Titus, Royal Shakespeare Company, Stratford-upon-Avon - review and pictures

You have to feel for the RSC's laundry department as the Bard's bloodiest play starts a two-month run at Stratford.

Published
Titus by the Royal Shakespeare Company

There is murder - 14 in all - rape, the severing of many body parts and untold other abominations, so much so that Shakespeare's authorship of the Hammer-horror style plot was for some time in doubt.

It's gory, but so very good.

This welcome retelling of the 400-year-old revenge tragedy is brought bang up to date with a 10-minute preamble which sees disaffected youths in tracksuits and hoodies, one carrying an anti-austerity placard, hurl missiles at the government building, visible only through security fencing, fight, loot and plunder. Everyone, it seems, is out for revenge.

And all the while they are taking selfies of themselves or are being filmed by television news reporters. This is 21st century anarchy recorded in a self-consciously 21st century manner. Togas are swapped for sharp suits and slinky dresses, army fatigues and Barbour jackets.

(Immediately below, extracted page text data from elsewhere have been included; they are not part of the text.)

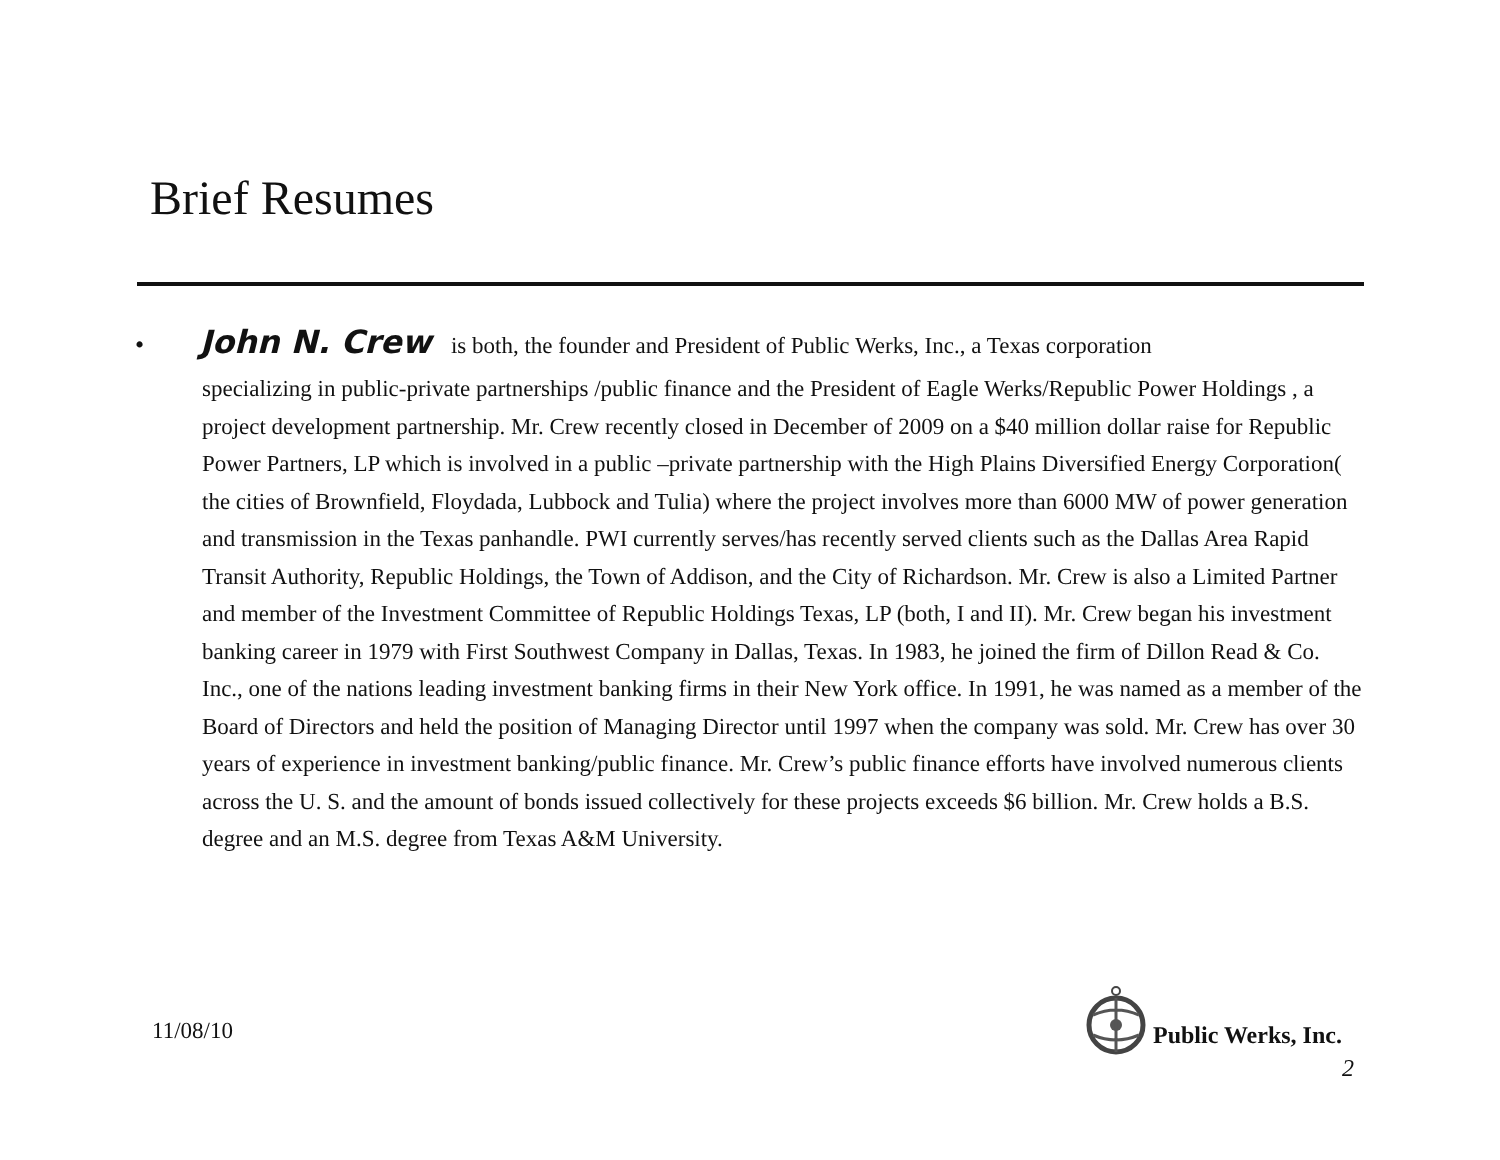Brief Resumes
• John N. Crew is both, the founder and President of Public Werks, Inc., a Texas corporation
specializing in public-private partnerships /public finance and the President of Eagle Werks/Republic Power Holdings , a project development partnership. Mr. Crew recently closed in December of 2009 on a $40 million dollar raise for Republic Power Partners, LP which is involved in a public –private partnership with the High Plains Diversified Energy Corporation( the cities of Brownfield, Floydada, Lubbock and Tulia) where the project involves more than 6000 MW of power generation and transmission in the Texas panhandle. PWI currently serves/has recently served clients such as the Dallas Area Rapid Transit Authority, Republic Holdings, the Town of Addison, and the City of Richardson. Mr. Crew is also a Limited Partner and member of the Investment Committee of Republic Holdings Texas, LP (both, I and II). Mr. Crew began his investment banking career in 1979 with First Southwest Company in Dallas, Texas. In 1983, he joined the firm of Dillon Read & Co. Inc., one of the nations leading investment banking firms in their New York office. In 1991, he was named as a member of the Board of Directors and held the position of Managing Director until 1997 when the company was sold. Mr. Crew has over 30 years of experience in investment banking/public finance. Mr. Crew’s public finance efforts have involved numerous clients across the U. S. and the amount of bonds issued collectively for these projects exceeds $6 billion. Mr. Crew holds a B.S. degree and an M.S. degree from Texas A&M University.
11/08/10
Public Werks, Inc.
2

A cheerful brass band heralds the triumphant return of Roman general Titus Andronicus from 40 years at war with the Goths. He is the people's choice to take over as the new emperor but makes the fatal error of executing the eldest son of defeated Goth queen Tamora as revenge for the loss of his own sons in war and then turns down the top job, allowing the late emperor's son Saturninus and Tamora, who quickly form a marital and military alliance, to fill the vacancy.

And so the long chain of revenge, cruelty and slaughter that follows is set in motion.

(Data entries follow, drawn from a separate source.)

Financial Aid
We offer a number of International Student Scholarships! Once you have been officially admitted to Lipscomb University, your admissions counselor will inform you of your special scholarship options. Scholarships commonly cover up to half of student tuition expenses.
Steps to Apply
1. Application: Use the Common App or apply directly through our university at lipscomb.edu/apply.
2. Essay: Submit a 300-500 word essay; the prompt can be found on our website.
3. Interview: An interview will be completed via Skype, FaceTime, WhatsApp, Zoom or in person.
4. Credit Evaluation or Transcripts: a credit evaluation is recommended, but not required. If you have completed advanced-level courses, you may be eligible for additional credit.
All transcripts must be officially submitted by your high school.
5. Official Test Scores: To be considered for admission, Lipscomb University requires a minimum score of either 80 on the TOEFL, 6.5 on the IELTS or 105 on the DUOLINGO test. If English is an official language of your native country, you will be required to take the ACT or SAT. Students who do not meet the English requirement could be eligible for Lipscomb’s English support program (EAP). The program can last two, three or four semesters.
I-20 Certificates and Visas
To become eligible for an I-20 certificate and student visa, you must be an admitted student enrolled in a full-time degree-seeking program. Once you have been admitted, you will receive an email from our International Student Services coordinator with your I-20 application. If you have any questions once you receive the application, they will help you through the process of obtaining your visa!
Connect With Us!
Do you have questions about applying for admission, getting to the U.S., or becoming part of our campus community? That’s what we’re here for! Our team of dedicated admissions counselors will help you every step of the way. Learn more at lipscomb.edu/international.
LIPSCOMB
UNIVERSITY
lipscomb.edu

Blanche McIntyre's production does not spare us the grisly detail. Titus has his hand chopped off by two nurses brandishing saws and long blades. Tamora's sons are hung upside down like pigs before their throats are slit. They are raised to the rafters still raining blood on their killers.

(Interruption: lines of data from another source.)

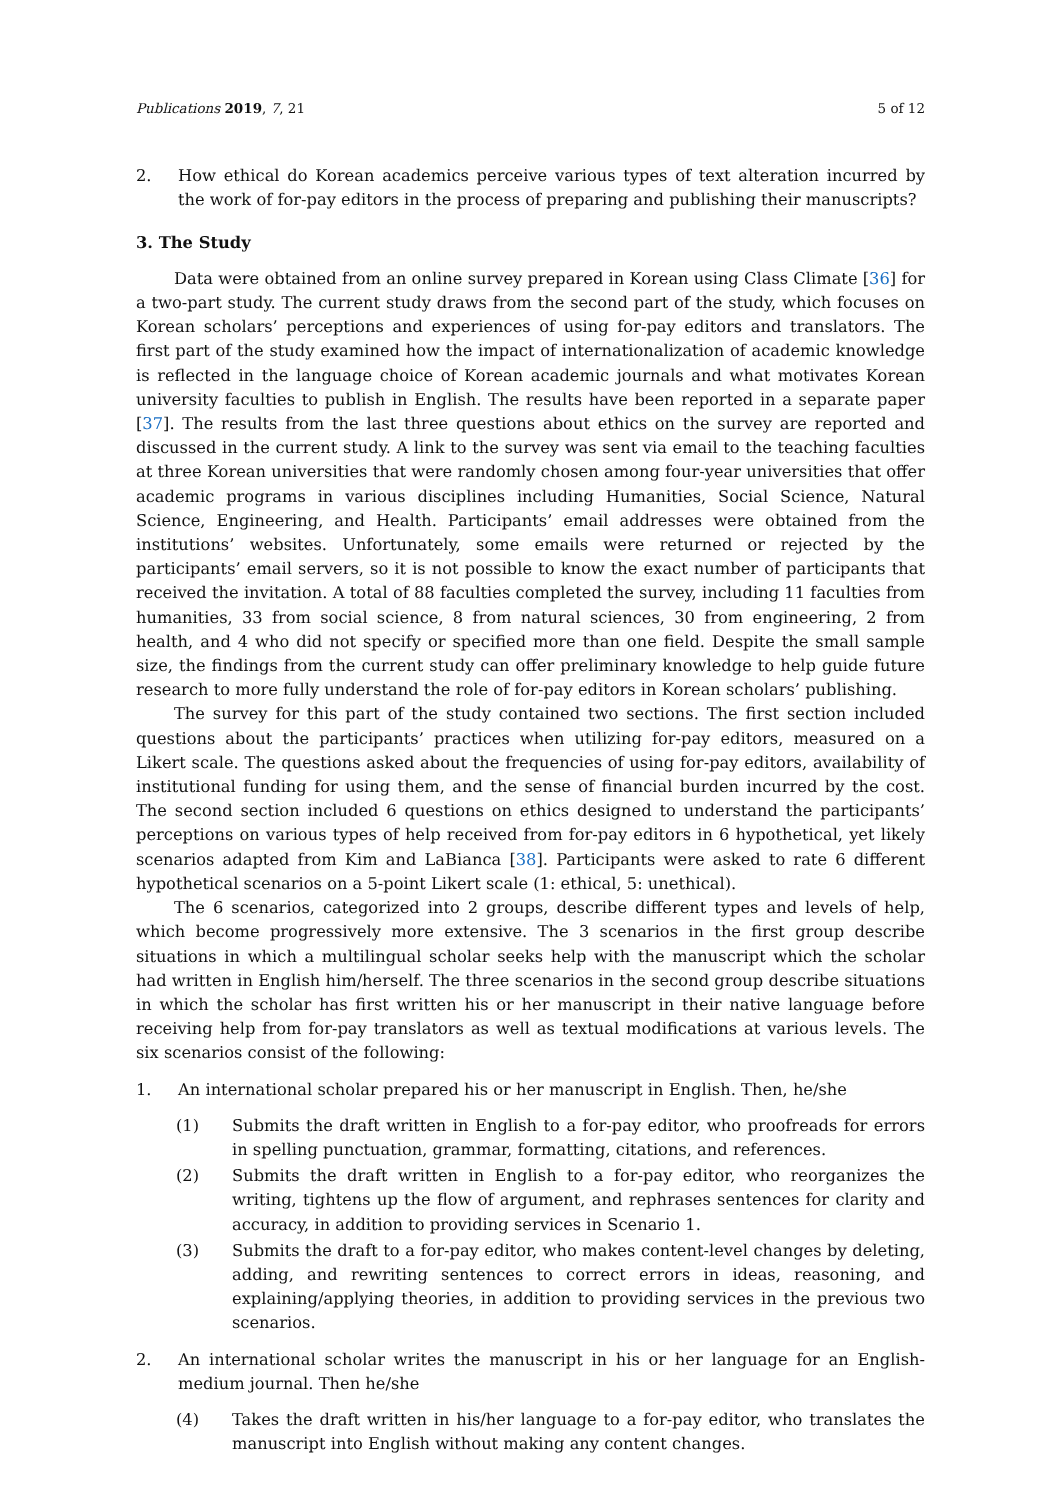Publications 2019, 7, 21 5 of 12
2. How ethical do Korean academics perceive various types of text alteration incurred by the work of for-pay editors in the process of preparing and publishing their manuscripts?
3. The Study
Data were obtained from an online survey prepared in Korean using Class Climate [36] for a two-part study. The current study draws from the second part of the study, which focuses on Korean scholars’ perceptions and experiences of using for-pay editors and translators. The first part of the study examined how the impact of internationalization of academic knowledge is reflected in the language choice of Korean academic journals and what motivates Korean university faculties to publish in English. The results have been reported in a separate paper [37]. The results from the last three questions about ethics on the survey are reported and discussed in the current study. A link to the survey was sent via email to the teaching faculties at three Korean universities that were randomly chosen among four-year universities that offer academic programs in various disciplines including Humanities, Social Science, Natural Science, Engineering, and Health. Participants’ email addresses were obtained from the institutions’ websites. Unfortunately, some emails were returned or rejected by the participants’ email servers, so it is not possible to know the exact number of participants that received the invitation. A total of 88 faculties completed the survey, including 11 faculties from humanities, 33 from social science, 8 from natural sciences, 30 from engineering, 2 from health, and 4 who did not specify or specified more than one field. Despite the small sample size, the findings from the current study can offer preliminary knowledge to help guide future research to more fully understand the role of for-pay editors in Korean scholars’ publishing.
The survey for this part of the study contained two sections. The first section included questions about the participants’ practices when utilizing for-pay editors, measured on a Likert scale. The questions asked about the frequencies of using for-pay editors, availability of institutional funding for using them, and the sense of financial burden incurred by the cost. The second section included 6 questions on ethics designed to understand the participants’ perceptions on various types of help received from for-pay editors in 6 hypothetical, yet likely scenarios adapted from Kim and LaBianca [38]. Participants were asked to rate 6 different hypothetical scenarios on a 5-point Likert scale (1: ethical, 5: unethical).
The 6 scenarios, categorized into 2 groups, describe different types and levels of help, which become progressively more extensive. The 3 scenarios in the first group describe situations in which a multilingual scholar seeks help with the manuscript which the scholar had written in English him/herself. The three scenarios in the second group describe situations in which the scholar has first written his or her manuscript in their native language before receiving help from for-pay translators as well as textual modifications at various levels. The six scenarios consist of the following:
1. An international scholar prepared his or her manuscript in English. Then, he/she
(1) Submits the draft written in English to a for-pay editor, who proofreads for errors in spelling punctuation, grammar, formatting, citations, and references.
(2) Submits the draft written in English to a for-pay editor, who reorganizes the writing, tightens up the flow of argument, and rephrases sentences for clarity and accuracy, in addition to providing services in Scenario 1.
(3) Submits the draft to a for-pay editor, who makes content-level changes by deleting, adding, and rewriting sentences to correct errors in ideas, reasoning, and explaining/applying theories, in addition to providing services in the previous two scenarios.
2. An international scholar writes the manuscript in his or her language for an English-medium journal. Then he/she
(4) Takes the draft written in his/her language to a for-pay editor, who translates the manuscript into English without making any content changes.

But there are lighter moments , including the squashing of the unfortunate fly, the arrival of a hapless messenger on a pizza delivery bike and, not least, the climactic banquet scene in which a gleeful Titus in chef's hat prances on to the stage to serve Tamora her slaughtered sons' in a pie. Did I mention the cannibalism?

Even amid savagery on this scale, Lavinia's rape, the atrocity at the heart of this play, still has the power to shock. Hannah Morrish gives a terrifically understated performance as Titus's silenced, mutilated daughter.

There are many other exceptional performances. David Troughton is towering as Titus, at his best in the grizzled old warrior's mad, euphoric phase, while Nia Gwynne as his adversary Tamora magnificently combines cruelty and sexual allure. Stefan Adegbola is deliciously malicious as her lover Aaron.

The production runs in repertoire until 2 September 2017, before a run at the Barbican Theatre in London between 7 December 2017 – 19 January 2018.